Wednesday, August 21, 2019

Addicted to Art


"True artists, whatever smiling faces they may show you, are obsessive, driven people."  So said John Gardner, and I agree.  But is it so bad to be obsessive and driven? With regards to art making, I think it is a fine state to be in at least once a day--hopefully more.


I am reading Ensouling Language, again, by Stephen Harrod Buhner because even though he is writing about the art of nonfiction, the practice of the craft--with its intense, insistent, stubborn passion--is the same urge to mastery in all artists, be they painters, dancers, musicians, cabinet makers, or writers.


This quote from Wallace Stegner struck a particular chord:
Except for amateurs and dilettantes, writing is not a part time occupation, nor is it the automatic spilling over of genius.  It is the hardest kind of work, the making of something from nothing.  No one but a dedicated, disciplined, even bullheaded individual is going to go on, day after day, sweating for five or six hours to make a page that may have to be thrown away tomorrow.

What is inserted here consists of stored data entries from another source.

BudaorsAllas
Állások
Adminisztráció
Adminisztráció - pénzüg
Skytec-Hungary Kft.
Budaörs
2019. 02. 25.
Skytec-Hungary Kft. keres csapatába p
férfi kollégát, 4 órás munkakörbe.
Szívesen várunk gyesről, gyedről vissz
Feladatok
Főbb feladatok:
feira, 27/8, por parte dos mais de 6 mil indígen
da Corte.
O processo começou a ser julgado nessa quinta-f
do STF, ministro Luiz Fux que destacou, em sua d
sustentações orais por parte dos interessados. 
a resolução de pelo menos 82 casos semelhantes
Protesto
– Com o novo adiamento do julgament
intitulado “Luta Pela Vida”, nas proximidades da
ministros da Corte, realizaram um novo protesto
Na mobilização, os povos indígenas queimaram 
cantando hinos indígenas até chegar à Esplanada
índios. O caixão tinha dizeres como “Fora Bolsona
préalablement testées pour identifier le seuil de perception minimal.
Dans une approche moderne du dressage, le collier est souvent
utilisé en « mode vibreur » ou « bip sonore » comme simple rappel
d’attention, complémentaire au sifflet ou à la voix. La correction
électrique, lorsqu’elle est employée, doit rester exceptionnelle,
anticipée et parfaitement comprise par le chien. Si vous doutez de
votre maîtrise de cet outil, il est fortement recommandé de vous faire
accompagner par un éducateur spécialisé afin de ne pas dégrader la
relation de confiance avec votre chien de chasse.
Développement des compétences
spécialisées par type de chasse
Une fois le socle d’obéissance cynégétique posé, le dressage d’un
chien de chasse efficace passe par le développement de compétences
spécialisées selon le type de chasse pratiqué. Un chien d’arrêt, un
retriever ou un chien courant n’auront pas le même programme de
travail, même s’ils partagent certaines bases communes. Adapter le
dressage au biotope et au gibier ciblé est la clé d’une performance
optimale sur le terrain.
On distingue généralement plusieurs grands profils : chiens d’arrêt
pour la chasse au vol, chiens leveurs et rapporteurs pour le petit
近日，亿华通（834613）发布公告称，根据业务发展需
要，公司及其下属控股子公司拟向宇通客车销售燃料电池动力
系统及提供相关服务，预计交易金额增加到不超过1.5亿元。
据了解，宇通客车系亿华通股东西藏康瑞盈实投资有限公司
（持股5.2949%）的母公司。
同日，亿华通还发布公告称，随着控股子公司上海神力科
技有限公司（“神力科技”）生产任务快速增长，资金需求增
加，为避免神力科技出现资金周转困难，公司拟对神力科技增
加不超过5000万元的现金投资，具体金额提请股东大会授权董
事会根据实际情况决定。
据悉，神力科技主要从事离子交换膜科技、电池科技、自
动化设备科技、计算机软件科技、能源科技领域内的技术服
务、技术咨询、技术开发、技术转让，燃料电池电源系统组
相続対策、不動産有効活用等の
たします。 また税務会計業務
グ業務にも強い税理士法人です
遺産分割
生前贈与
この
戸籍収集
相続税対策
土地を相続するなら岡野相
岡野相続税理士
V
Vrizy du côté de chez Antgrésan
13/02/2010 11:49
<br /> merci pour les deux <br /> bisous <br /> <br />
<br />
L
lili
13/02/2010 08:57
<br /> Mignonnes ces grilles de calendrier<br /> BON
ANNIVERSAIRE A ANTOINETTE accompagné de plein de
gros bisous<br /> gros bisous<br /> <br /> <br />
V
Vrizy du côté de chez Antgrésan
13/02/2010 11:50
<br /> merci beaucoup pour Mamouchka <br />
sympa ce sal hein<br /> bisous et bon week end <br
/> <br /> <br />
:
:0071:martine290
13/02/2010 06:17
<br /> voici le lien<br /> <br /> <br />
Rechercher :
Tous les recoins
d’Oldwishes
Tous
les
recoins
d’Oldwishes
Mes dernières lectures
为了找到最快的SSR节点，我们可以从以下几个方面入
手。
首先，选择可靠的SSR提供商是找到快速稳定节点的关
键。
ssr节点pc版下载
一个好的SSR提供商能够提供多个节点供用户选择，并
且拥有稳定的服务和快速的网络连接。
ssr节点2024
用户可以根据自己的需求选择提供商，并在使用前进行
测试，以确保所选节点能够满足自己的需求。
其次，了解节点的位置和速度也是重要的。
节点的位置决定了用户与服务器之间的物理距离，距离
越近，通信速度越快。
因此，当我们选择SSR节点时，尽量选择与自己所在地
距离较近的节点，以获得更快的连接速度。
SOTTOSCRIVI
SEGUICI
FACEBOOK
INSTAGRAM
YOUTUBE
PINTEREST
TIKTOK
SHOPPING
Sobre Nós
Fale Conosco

When an image comes into fullness, alive on the painted surface in a way that I could not quite grasp when first beginning to work with it, when that something takes on its own life and joins me in a blend of breath--that moment is gold.  In that brief glittering moment there is no amount of money or acclaim that can match the sensation of fulfillment.


And there is an addiction to that experience.

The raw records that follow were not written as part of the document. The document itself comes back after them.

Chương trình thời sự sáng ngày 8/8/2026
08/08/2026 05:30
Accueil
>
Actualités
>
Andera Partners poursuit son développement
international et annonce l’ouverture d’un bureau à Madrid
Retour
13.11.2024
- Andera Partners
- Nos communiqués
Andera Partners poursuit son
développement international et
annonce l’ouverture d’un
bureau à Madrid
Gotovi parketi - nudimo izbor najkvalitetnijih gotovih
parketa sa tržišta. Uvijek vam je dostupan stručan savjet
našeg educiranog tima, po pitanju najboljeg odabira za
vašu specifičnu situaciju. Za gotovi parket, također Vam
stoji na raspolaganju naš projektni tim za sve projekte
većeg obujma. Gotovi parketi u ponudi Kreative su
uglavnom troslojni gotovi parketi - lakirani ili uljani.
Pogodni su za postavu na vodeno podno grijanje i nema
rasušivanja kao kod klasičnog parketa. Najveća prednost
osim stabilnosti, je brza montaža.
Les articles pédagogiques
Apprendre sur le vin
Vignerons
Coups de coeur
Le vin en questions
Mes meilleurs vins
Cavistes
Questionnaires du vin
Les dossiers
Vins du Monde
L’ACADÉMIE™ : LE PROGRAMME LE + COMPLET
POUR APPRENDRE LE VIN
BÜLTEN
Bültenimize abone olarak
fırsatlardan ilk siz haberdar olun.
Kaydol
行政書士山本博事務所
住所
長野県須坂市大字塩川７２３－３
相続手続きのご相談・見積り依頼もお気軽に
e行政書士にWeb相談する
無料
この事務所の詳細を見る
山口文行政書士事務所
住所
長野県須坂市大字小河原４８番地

I am using images from the Oracle cards of my Journey Oracle deck to illustrate these thoughts, because while all 47 pictures did not rise to this moment of gold, these did. 

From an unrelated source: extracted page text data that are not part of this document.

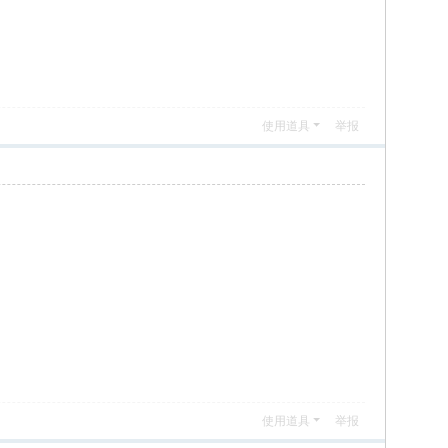
使用道具
举报
使用道具
举报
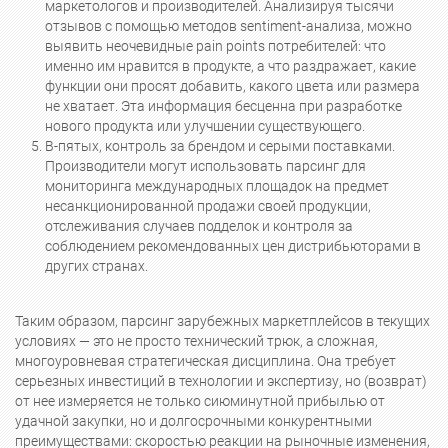
маркетологов и производителей. Анализируя тысячи
отзывов с помощью методов sentiment-анализа, можно
выявить неочевидные pain points потребителей: что
именно им нравится в продукте, а что раздражает, какие
функции они просят добавить, какого цвета или размера
не хватает. Эта информация бесценна при разработке
нового продукта или улучшении существующего.
В-пятых, контроль за брендом и серыми поставками.
Производители могут использовать парсинг для
мониторинга международных площадок на предмет
несанкционированной продажи своей продукции,
отслеживания случаев подделок и контроля за
соблюдением рекомендованных цен дистрибьюторами в
других странах.
Таким образом, парсинг зарубежных маркетплейсов в текущих
условиях — это не просто технический трюк, а сложная,
многоуровневая стратегическая дисциплина. Она требует
серьезных инвестиций в технологии и экспертизу, но (возврат)
от нее измеряется не только сиюминутной прибылью от
удачной закупки, но и долгосрочными конкурентными
преимуществами: скоростью реакции на рыночные изменения,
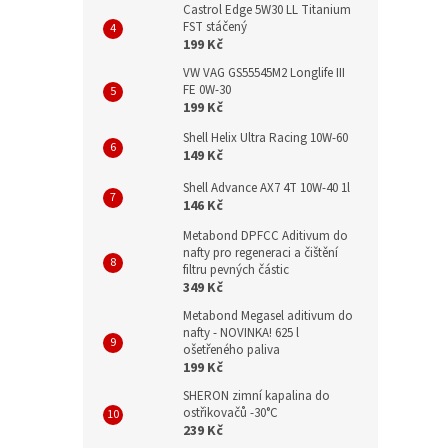
Castrol Edge 5W30 LL Titanium
FST stáčený
199 Kč
VW VAG GS55545M2 Longlife III
FE 0W-30
199 Kč
Shell Helix Ultra Racing 10W-60
149 Kč
Shell Advance AX7 4T 10W-40 1l
146 Kč
Metabond DPFCC Aditivum do
nafty pro regeneraci a čištění
filtru pevných částic
349 Kč
Metabond Megasel aditivum do
nafty - NOVINKA! 625 l
ošetřeného paliva
199 Kč
SHERON zimní kapalina do
ostřikovačů -30°C
239 Kč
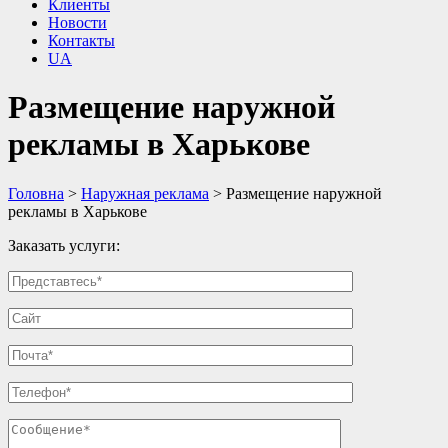
Клиенты
Новости
Контакты
UA
Размещение наружной
рекламы в Харькове
Головна
>
Наружная реклама
>
Размещение наружной
рекламы в Харькове
Заказать услуги:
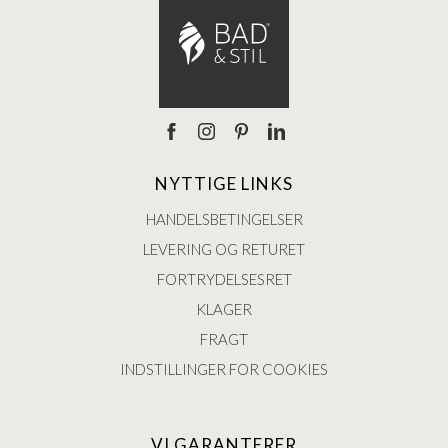
NYTTIGE LINKS
HANDELSBETINGELSER
LEVERING OG RETURET
FORTRYDELSESRET
KLAGER
FRAGT
INDSTILLINGER FOR COOKIES
VI GARANTERER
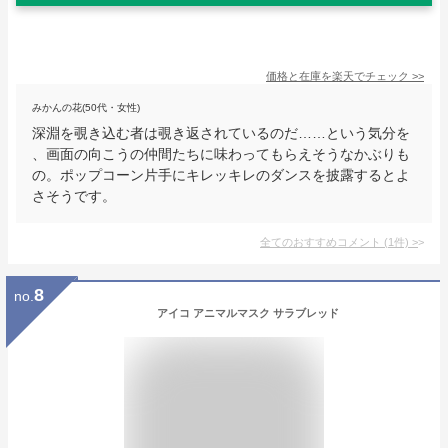
価格と在庫を
楽天
でチェック
>>
みかんの花(50代・女性)
深淵を覗き込む者は覗き返されているのだ……という気分を
、画面の向こうの仲間たちに味わってもらえそうなかぶりも
の。ポップコーン片手にキレッキレのダンスを披露するとよ
さそうです。
全てのおすすめコメント
(
1
件)
>
8
no.
アイコ アニマルマスク サラブレッド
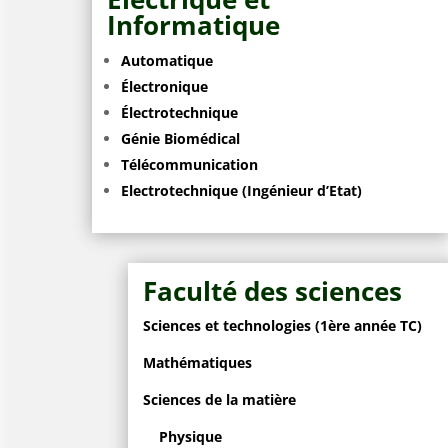
Informatique
Automatique
Électronique
Électrotechnique
Génie Biomédical
Télécommunication
Electrotechnique (Ingénieur d’Etat)
Faculté des sciences
Sciences et technologies (1ère année TC)
Mathématiques
Sciences de la matière
Physique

#12.  This image was painted in my Mother's house the first time I returned after her death.  While a few suggested it was a bit callus of me to paint instead of grieve, this is my grief.

#30.  Sometimes it is the intensity of detail that suddenly transforms into the felt intensity of a passionate "Yes, this is it!"

#20.  In the best way of art that transcends itself, I have no idea where this image came from.  Here is form and essence, together.

#32.  All artists check their work by feeling it. What is remarkable in this oracle image, for me, is not so much its construction as its sense of conversation with the other-than-human.  I have felt like that too. 

#10. Most times my art reflects back what I know, sometimes, it shows me what I don't know.

For me this is the most powerful sensation to which I am addicted--being led into the unknown.